* **What you have to do**
Please take the entries below from the first line through the line containing "### CSS External Styles" and repeat them exactly, leaving out everything after.
======== Records to use
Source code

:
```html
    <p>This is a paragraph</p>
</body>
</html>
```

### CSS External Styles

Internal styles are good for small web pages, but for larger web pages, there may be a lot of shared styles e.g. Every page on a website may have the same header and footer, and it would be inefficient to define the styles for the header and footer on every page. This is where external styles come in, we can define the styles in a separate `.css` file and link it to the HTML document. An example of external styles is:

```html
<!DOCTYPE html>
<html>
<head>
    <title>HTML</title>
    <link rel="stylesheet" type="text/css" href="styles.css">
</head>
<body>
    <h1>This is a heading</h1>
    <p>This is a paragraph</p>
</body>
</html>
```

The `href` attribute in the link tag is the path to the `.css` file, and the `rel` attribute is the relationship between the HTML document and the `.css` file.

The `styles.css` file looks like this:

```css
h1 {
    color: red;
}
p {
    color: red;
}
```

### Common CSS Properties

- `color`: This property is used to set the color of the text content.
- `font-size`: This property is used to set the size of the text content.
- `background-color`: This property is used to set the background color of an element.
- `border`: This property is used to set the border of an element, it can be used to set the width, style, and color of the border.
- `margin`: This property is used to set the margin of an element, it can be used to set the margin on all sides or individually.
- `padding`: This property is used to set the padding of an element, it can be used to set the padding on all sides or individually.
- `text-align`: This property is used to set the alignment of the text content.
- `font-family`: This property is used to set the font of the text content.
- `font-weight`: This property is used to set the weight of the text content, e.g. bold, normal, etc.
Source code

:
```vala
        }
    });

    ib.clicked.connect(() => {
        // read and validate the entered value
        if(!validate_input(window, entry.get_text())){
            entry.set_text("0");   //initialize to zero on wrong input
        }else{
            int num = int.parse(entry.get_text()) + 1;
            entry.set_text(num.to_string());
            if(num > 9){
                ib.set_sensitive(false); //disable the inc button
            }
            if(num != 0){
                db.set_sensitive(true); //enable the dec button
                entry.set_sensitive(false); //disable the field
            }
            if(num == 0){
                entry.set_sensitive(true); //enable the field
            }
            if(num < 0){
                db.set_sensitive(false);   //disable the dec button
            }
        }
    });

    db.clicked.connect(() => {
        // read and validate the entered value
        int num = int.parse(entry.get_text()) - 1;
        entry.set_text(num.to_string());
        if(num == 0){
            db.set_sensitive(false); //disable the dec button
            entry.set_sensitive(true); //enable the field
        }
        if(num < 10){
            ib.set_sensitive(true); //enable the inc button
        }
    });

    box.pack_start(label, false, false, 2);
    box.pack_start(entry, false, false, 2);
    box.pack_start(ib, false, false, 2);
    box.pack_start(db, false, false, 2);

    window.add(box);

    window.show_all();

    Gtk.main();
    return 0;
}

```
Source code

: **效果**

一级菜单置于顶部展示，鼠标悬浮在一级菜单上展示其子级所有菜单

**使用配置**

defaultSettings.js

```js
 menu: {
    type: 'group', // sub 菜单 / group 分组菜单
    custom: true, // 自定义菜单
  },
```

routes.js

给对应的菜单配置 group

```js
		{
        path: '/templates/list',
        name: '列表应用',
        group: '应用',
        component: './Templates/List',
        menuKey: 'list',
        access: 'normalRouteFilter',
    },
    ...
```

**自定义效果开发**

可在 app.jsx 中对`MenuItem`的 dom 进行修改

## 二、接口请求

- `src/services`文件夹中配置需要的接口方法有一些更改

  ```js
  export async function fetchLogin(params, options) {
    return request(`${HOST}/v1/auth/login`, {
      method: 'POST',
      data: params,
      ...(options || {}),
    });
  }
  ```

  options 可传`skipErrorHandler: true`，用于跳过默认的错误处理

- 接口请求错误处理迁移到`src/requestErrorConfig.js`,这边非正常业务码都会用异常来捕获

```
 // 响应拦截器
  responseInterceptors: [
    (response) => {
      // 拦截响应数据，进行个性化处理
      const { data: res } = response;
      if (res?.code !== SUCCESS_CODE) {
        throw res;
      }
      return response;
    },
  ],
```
================
* **Solution below**
Source code

:
```html
    <p>This is a paragraph</p>
</body>
</html>
```

### CSS External Styles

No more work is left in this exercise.